▼
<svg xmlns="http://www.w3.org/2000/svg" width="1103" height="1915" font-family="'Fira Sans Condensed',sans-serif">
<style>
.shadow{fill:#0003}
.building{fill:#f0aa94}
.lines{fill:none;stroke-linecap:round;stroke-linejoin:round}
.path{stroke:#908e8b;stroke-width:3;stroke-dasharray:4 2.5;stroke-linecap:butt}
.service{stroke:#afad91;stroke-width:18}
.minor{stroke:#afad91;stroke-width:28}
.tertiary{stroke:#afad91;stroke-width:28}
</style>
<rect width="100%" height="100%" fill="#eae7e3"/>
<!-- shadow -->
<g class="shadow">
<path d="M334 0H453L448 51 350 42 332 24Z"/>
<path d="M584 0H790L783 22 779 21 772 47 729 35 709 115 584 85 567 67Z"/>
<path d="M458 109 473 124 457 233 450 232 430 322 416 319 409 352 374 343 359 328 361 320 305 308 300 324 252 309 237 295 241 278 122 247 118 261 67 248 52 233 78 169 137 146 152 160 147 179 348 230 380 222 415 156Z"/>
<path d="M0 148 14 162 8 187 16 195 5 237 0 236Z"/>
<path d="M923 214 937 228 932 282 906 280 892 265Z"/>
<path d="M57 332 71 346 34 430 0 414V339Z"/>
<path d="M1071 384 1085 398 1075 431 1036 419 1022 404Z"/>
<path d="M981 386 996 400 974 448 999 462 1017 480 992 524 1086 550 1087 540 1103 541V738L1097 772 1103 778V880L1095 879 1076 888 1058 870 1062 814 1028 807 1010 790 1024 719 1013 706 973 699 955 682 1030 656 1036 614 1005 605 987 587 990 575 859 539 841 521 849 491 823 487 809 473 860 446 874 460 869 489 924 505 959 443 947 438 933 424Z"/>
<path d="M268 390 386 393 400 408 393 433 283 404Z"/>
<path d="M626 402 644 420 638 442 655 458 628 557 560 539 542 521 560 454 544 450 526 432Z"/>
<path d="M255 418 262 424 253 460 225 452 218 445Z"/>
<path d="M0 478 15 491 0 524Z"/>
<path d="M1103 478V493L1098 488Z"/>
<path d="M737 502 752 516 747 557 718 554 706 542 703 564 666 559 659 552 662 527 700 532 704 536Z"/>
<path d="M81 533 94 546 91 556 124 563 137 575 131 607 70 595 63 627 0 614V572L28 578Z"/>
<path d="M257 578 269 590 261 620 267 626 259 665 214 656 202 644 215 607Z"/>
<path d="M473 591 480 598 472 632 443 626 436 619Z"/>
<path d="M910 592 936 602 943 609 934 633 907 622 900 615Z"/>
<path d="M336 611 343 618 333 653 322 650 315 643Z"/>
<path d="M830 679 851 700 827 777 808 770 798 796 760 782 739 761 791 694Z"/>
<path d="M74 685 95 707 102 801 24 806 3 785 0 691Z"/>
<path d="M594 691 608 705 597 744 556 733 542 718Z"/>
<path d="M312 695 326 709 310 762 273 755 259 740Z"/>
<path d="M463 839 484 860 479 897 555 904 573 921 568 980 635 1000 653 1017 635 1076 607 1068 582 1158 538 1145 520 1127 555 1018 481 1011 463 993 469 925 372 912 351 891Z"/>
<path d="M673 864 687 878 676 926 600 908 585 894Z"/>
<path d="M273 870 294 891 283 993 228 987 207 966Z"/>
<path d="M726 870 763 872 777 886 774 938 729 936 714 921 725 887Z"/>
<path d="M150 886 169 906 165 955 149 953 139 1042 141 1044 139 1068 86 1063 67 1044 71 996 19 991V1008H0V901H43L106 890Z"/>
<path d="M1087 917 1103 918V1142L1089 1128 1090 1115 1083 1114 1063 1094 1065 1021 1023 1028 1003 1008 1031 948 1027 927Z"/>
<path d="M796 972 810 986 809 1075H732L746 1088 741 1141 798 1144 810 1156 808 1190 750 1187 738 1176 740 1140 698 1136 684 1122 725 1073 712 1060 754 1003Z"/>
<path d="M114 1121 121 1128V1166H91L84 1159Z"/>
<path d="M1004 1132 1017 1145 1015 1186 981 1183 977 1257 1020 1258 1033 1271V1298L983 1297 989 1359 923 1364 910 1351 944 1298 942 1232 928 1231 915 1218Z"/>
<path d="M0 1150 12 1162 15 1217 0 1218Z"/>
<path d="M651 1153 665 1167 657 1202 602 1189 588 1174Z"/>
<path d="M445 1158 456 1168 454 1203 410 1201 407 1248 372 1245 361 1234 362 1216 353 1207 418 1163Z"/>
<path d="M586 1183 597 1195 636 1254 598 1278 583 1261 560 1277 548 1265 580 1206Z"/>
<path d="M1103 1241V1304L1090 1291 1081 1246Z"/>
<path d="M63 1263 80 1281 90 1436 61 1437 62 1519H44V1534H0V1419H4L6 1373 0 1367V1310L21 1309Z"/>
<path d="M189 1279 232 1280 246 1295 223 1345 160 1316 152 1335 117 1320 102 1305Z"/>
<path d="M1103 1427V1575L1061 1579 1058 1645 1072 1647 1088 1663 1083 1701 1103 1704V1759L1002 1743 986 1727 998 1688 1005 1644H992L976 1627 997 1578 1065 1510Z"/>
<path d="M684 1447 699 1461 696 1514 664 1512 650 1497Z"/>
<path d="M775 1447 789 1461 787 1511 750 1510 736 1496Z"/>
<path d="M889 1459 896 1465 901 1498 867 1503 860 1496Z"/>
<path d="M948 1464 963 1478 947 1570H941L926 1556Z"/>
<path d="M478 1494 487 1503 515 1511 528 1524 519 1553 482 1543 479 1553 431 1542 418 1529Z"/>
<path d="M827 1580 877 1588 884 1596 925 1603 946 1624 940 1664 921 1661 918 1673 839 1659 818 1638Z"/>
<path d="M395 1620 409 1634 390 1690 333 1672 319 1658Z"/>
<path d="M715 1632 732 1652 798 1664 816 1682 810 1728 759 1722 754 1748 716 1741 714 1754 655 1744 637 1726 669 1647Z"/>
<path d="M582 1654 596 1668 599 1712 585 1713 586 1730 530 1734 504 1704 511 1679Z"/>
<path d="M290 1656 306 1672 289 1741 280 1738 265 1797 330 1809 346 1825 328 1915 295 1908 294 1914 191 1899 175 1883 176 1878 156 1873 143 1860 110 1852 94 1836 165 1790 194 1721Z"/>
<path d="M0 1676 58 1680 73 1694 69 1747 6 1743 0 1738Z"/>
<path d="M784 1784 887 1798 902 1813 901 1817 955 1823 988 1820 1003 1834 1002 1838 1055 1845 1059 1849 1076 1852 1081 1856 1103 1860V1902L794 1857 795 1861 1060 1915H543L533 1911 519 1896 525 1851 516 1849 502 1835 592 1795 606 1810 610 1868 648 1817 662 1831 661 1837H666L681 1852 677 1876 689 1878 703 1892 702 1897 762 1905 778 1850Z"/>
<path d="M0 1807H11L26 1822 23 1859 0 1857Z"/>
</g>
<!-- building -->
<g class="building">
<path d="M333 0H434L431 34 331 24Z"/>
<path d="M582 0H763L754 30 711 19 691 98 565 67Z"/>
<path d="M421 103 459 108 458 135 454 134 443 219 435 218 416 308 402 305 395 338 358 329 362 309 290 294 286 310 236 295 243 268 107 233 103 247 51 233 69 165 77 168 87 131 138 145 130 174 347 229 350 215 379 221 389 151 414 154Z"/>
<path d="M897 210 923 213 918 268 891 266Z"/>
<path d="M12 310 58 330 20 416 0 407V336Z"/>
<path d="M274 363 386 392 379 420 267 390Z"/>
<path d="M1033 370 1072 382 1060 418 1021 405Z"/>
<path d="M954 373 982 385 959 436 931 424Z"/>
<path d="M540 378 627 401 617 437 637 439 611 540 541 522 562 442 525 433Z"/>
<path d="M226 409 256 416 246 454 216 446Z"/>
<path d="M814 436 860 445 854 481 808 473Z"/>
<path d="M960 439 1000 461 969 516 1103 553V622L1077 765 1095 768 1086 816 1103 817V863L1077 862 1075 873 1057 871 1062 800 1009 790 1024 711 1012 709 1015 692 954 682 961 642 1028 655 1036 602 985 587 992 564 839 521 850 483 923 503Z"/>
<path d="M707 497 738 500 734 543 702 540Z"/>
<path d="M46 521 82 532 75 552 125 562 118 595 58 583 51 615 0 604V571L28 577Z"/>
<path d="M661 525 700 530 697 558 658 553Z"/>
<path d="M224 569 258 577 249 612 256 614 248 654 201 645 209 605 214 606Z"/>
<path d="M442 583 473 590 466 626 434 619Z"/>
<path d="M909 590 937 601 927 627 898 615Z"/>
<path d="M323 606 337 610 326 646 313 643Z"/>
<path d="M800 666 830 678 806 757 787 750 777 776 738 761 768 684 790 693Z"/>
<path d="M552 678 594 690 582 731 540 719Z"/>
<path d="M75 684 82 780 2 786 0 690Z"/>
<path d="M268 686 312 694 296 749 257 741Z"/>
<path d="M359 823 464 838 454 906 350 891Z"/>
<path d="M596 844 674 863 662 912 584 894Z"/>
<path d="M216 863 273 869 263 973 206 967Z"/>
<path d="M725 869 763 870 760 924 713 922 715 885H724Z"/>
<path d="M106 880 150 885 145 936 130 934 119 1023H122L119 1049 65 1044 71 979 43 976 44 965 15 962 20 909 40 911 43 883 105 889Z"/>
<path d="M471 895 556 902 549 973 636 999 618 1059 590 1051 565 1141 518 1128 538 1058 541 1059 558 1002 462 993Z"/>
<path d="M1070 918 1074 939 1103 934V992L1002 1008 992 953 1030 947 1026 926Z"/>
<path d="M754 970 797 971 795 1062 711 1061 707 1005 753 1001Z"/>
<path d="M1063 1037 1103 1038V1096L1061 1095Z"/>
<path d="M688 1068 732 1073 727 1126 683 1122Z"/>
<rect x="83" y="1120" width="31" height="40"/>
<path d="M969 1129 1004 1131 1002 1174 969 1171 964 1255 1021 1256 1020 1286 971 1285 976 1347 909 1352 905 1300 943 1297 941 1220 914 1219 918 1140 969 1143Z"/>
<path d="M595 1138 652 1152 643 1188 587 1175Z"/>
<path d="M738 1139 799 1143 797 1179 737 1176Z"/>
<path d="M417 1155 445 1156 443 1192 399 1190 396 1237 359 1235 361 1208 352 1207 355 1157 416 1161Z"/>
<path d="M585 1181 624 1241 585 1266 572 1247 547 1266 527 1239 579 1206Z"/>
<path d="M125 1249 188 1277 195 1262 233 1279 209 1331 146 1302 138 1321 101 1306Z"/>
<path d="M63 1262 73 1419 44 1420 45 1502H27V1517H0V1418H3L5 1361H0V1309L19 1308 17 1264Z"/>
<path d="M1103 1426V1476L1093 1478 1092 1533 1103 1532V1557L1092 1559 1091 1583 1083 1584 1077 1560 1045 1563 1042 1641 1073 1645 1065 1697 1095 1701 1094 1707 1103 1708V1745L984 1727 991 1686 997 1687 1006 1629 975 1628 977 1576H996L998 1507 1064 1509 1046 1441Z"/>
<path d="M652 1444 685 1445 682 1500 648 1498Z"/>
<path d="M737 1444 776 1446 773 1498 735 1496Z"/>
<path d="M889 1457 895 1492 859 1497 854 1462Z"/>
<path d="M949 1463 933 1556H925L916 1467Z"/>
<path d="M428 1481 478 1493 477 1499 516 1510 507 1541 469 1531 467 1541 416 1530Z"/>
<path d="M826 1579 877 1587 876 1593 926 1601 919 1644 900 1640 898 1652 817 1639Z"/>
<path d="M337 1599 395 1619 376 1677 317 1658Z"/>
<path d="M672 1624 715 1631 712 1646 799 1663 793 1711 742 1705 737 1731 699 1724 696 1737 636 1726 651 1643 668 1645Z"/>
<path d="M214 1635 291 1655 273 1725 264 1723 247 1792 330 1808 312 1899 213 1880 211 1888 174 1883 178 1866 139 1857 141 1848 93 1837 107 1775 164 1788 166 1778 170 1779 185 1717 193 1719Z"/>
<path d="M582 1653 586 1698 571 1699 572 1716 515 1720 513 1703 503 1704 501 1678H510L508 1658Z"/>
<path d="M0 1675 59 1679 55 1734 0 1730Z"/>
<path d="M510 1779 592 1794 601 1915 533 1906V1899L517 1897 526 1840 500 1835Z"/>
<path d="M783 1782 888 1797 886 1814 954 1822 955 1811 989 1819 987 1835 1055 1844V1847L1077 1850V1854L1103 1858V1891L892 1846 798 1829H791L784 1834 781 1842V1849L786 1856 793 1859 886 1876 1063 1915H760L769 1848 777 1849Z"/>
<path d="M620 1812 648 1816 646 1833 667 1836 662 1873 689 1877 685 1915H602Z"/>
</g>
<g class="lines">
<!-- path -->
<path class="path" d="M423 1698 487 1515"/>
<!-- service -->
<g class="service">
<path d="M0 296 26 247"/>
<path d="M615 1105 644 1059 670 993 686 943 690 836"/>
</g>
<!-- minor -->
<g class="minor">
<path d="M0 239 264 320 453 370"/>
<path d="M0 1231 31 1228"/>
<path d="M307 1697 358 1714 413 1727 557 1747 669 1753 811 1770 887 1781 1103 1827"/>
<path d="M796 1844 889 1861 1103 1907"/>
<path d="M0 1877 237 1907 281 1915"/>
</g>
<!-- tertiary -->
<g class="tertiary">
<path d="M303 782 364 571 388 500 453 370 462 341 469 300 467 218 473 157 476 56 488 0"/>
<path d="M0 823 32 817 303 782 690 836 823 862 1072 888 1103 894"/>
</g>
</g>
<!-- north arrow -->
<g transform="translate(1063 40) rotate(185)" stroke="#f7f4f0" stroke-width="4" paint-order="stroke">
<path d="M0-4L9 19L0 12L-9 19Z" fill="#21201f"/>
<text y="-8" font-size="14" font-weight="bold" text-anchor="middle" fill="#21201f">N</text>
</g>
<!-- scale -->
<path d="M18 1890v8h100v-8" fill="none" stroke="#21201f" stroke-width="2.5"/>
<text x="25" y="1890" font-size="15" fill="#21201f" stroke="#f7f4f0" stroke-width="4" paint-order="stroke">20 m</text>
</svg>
▲
▼
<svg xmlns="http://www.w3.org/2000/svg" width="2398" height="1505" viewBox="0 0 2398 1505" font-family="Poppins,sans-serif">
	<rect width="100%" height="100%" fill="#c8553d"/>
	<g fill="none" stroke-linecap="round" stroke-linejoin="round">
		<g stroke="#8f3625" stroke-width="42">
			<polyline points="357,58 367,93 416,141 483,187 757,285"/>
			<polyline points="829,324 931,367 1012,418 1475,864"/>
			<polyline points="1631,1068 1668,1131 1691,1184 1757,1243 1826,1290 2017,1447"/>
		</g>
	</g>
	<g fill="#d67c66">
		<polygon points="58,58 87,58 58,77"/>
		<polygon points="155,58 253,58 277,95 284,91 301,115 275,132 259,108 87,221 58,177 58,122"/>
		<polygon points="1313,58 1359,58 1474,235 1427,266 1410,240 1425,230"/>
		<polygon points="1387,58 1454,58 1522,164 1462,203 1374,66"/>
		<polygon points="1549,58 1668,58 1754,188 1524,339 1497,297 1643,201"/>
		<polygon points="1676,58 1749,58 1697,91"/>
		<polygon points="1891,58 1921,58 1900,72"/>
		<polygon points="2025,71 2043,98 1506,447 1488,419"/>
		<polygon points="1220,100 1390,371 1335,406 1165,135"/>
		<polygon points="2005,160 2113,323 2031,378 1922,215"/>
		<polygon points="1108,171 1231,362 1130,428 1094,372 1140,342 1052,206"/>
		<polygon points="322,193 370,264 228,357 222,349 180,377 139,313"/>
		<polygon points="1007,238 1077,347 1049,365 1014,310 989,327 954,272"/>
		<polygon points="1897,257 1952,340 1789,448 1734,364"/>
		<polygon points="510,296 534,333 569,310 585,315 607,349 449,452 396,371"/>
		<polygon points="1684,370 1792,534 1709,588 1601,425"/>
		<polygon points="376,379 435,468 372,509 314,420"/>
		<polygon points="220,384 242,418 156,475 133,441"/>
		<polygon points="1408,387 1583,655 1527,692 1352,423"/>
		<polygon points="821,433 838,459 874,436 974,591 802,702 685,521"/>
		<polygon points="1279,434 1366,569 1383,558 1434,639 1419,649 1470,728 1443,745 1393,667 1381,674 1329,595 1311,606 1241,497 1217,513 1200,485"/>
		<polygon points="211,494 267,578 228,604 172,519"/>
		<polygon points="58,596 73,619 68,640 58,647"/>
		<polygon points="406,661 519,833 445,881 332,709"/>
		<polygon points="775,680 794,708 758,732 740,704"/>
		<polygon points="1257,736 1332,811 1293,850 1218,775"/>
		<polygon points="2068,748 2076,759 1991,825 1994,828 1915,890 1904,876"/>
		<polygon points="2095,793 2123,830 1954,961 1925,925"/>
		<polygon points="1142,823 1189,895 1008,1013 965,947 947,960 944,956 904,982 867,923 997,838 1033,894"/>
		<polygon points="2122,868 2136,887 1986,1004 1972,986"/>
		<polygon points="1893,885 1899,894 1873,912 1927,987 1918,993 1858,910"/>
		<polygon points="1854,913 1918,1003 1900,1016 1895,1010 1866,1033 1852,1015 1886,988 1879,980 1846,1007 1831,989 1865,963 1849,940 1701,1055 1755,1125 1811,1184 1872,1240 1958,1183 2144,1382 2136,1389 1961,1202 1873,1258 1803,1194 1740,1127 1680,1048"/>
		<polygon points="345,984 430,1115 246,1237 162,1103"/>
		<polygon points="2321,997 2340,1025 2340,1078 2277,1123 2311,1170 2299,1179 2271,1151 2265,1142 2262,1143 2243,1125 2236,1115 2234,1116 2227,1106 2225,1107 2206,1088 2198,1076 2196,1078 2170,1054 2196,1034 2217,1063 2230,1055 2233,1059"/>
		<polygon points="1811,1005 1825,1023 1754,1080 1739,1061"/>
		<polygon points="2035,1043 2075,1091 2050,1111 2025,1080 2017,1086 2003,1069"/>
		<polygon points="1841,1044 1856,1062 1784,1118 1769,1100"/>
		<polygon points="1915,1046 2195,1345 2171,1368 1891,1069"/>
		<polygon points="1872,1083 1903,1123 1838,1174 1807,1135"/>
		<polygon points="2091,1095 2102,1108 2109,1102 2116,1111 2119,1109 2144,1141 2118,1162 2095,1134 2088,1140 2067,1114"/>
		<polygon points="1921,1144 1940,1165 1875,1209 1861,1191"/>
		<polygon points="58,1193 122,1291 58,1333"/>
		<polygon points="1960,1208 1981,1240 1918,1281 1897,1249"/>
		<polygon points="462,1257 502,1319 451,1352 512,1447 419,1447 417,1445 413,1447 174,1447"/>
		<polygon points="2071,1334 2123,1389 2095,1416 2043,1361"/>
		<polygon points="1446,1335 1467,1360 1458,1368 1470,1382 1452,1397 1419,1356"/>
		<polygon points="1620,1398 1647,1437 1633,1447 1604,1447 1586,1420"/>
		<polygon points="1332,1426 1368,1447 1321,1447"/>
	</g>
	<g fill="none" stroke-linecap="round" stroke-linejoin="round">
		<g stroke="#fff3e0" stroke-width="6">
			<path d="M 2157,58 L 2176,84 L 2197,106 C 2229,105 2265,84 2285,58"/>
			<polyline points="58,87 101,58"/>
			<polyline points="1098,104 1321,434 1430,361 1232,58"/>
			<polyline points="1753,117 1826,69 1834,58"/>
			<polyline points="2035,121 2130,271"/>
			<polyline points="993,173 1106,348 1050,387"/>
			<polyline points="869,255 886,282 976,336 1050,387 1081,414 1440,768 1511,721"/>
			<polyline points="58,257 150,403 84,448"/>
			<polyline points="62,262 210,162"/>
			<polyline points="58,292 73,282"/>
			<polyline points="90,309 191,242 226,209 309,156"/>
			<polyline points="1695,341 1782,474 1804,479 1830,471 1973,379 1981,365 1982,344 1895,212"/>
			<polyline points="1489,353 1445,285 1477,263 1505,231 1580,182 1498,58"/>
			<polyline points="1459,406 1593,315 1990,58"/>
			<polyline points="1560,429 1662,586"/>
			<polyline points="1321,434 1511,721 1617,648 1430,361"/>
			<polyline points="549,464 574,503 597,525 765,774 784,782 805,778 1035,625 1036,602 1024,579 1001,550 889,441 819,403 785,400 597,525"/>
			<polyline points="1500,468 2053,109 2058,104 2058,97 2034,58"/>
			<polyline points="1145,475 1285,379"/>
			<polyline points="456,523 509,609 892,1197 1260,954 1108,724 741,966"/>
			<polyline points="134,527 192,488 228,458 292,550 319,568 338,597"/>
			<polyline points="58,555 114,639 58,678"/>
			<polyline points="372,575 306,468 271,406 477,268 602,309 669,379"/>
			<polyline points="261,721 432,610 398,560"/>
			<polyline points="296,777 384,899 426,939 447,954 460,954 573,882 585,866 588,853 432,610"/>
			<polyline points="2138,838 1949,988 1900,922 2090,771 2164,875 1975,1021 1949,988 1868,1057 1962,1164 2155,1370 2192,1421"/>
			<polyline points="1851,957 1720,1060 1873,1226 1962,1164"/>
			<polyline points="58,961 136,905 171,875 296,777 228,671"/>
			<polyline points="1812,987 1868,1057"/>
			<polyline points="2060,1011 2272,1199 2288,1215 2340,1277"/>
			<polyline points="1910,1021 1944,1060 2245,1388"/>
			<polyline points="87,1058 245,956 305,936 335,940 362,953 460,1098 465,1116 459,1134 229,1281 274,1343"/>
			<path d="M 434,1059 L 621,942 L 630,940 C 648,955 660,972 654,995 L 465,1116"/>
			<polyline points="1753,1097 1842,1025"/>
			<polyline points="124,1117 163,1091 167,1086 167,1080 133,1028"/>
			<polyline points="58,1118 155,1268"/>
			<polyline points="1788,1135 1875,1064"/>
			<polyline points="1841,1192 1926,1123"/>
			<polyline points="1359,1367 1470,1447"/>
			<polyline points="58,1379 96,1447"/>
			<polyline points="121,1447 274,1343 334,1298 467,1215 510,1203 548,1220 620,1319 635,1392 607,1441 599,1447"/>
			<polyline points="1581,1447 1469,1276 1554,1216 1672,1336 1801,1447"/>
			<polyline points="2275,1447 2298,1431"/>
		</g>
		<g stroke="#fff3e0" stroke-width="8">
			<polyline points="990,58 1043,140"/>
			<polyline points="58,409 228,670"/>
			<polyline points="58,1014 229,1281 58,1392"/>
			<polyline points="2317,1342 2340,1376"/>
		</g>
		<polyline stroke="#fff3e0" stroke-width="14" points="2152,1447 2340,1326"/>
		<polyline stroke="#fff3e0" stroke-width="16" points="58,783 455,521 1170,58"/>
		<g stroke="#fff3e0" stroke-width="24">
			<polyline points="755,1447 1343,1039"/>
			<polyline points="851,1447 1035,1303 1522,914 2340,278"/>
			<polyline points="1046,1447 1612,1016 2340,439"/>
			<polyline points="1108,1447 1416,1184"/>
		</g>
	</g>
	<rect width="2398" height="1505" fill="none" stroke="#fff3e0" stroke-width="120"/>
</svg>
▲
> _Description of the task_
Wherever the word "lines" appears in the entries above, copy that whole line.

> _Response below_
.lines{fill:none;stroke-linecap:round;stroke-linejoin:round}
<g class="lines">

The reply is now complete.